I saw a comment about this on HN before, forgot who it was by. But it was interesting, someone mentioned the spec for WebAssembly is generic enough to apply outside of the web. I'm suspecting we'll see languages converting on node.js a la web assembly for back-end logic in your preferred language, but in any runtime this includes NodeJS but also excludes it as we see future runtimes. What's your view on this? Also, Aside from WebAssembly being in every modern browser what do you think will be the next killer feature for WebAssembly?
It would also be interesting to have an embedded WebAssembly plugin runtime, much like Lua is used all over now that you mention all those examples.
> someone mentioned the spec for WebAssembly is generic enough to apply outside of the web
Absolutely. The spec provides a set of instructions and their semantics. Browsers provide a set of common runtime APIs. Non-browser environments can provide the sandbox with any API surface area they want.

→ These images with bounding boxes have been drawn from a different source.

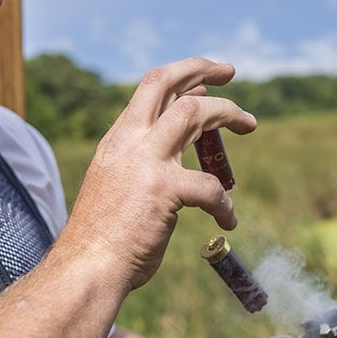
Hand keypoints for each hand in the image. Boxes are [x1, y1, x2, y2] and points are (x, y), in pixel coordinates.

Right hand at [59, 57, 256, 290]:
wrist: (87, 268)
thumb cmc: (102, 239)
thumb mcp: (115, 187)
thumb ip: (138, 167)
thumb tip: (171, 160)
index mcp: (117, 142)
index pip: (148, 91)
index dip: (180, 79)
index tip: (204, 84)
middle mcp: (129, 143)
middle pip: (167, 84)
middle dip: (201, 68)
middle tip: (230, 71)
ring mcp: (146, 164)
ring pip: (194, 112)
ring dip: (227, 112)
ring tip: (249, 124)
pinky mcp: (164, 191)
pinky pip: (210, 187)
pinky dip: (225, 205)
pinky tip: (228, 221)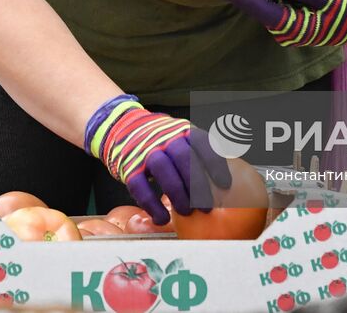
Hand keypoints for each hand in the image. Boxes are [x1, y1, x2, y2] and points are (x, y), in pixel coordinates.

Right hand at [84, 95, 231, 223]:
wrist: (121, 127)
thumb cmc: (160, 139)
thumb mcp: (180, 135)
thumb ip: (199, 151)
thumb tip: (225, 178)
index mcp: (182, 130)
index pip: (202, 143)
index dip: (215, 164)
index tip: (225, 185)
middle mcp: (165, 138)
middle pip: (185, 158)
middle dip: (198, 185)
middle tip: (207, 207)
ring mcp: (145, 152)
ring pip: (164, 170)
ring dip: (177, 194)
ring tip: (186, 213)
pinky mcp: (128, 167)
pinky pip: (140, 186)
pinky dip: (151, 205)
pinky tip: (161, 218)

> in any runtime this includes NodeJS but also excludes it as we see future runtimes
node.js is working on WASI support, and I'd also expect to see versions of JavaScript that run inside the WebAssembly sandbox. When we say "any language", that includes people who want to run JavaScript.

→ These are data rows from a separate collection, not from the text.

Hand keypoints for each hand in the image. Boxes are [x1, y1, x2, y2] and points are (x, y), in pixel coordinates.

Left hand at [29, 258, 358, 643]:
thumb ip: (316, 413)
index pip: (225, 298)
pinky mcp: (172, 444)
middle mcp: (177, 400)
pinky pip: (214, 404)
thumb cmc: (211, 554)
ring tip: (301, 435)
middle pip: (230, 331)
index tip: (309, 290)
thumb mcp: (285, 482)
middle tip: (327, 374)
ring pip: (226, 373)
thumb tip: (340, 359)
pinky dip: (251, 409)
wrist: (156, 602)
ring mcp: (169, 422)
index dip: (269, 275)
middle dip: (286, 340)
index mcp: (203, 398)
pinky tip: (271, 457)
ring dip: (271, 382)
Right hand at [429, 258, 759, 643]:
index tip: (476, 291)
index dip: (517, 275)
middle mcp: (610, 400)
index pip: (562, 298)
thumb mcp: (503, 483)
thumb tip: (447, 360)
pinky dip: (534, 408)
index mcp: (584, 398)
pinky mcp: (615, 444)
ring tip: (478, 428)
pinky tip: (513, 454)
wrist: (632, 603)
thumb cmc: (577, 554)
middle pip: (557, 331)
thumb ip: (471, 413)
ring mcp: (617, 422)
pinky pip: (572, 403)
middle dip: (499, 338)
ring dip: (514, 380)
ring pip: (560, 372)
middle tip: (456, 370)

> Aside from WebAssembly being in every modern browser what do you think will be the next killer feature for WebAssembly?
Shared-nothing linking; libraries that don't have to trust each other with their entire address space. I see WebAssembly as the future plugin interface for any software that wants to be extensible.
> It would also be interesting to have an embedded WebAssembly plugin runtime, much like Lua is used all over now that you mention all those examples.
wasmtime is easy to embed; it only takes a handful of lines to load a WebAssembly file, hand it a few functions of your choice, and run it.
Following up from your comment, if you want to start running WASI modules on Node.js (or in the Browser) today, you can use this npm package! (same API as future Node WASI integration)
It would also be interesting to have an embedded WebAssembly plugin runtime, much like Lua is used all over now that you mention all those examples.